The stress of not knowing how to get a baby to stop crying can push the most loving
parent to the breaking point. In this post, we’ll talk about what to do if you reach that
point, some of the ways to soothe a crying baby, and the risks of Shaken Baby Syndrome.
If your baby is crying, you don’t know why, and you feel frustrated, helpless, and angry, then often the best thing to do is to take a break. Put your baby down in her crib or another comfortable, safe place. Go make yourself a cup of tea, call a friend or family
member, or spend a few minutes in another room to help yourself relax.
Above all, it’s very important to remember never to shake a baby, no matter how frustrated or afraid you feel. Shaking a baby can result in Shaken Baby Syndrome, which is brain injury that can cause permanent damage or even death.

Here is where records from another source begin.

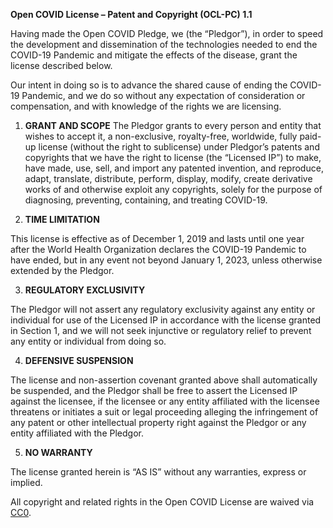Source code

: **Open COVID License – Patent and Copyright (OCL-PC) 1.1**

Having made the Open COVID Pledge, we (the “Pledgor”), in order to speed the development and dissemination of the technologies needed to end the COVID-19 Pandemic and mitigate the effects of the disease, grant the license described below.

Our intent in doing so is to advance the shared cause of ending the COVID-19 Pandemic, and we do so without any expectation of consideration or compensation, and with knowledge of the rights we are licensing.

1. **GRANT AND SCOPE** 
The Pledgor grants to every person and entity that wishes to accept it, a non-exclusive, royalty-free, worldwide, fully paid-up license (without the right to sublicense) under Pledgor’s patents and copyrights that we have the right to license (the “Licensed IP”) to make, have made, use, sell, and import any patented invention, and reproduce, adapt, translate, distribute, perform, display, modify, create derivative works of and otherwise exploit any copyrights, solely for the purpose of diagnosing, preventing, containing, and treating COVID-19.

2. **TIME LIMITATION**

This license is effective as of December 1, 2019 and lasts until one year after the World Health Organization declares the COVID-19 Pandemic to have ended, but in any event not beyond January 1, 2023, unless otherwise extended by the Pledgor. 

3. **REGULATORY EXCLUSIVITY**

The Pledgor will not assert any regulatory exclusivity against any entity or individual for use of the Licensed IP in accordance with the license granted in Section 1, and we will not seek injunctive or regulatory relief to prevent any entity or individual from doing so.

4. **DEFENSIVE SUSPENSION**

The license and non-assertion covenant granted above shall automatically be suspended, and the Pledgor shall be free to assert the Licensed IP against the licensee, if the licensee or any entity affiliated with the licensee threatens or initiates a suit or legal proceeding alleging the infringement of any patent or other intellectual property right against the Pledgor or any entity affiliated with the Pledgor.

5. **NO WARRANTY**

The license granted herein is “AS IS” without any warranties, express or implied. 

All copyright and related rights in the Open COVID License are waived via [CC0](https://creativecommons.org/publicdomain/zero/1.0/).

Bouncing your infant up and down or any other normal play activities are not enough to cause Shaken Baby Syndrome. But an adult shaking a baby, throwing them, or slamming them into an object can make the baby’s brain hit the inside of his or her skull, tearing the
blood vessels, nerves, or brain tissue. This is simply because babies have big heads that they can’t support very well and their brains are still fragile and developing.
Knowing how to get a baby to stop crying will help you avoid reaching a high level of frustration. Different babies respond to different things, so you will probably need to try a number of different approaches in order to soothe a crying baby.
First, make sure there is nothing physically wrong with the baby, like hunger, irritation or pain, extreme cold or heat, or needing a diaper change. You can then try soothing strategies like holding him or her close to you, rocking, singing, or using white noise
like a fan. Sometimes a baby may just need something to distract them so that they stop crying, so trying to entertain him or her or providing a change of scenery can help.
If you have tried everything you can think of without any luck, then it’s okay to step back for a moment to regroup. Remember that your baby’s crying will not physically hurt her, and sooner or later, she will stop on her own.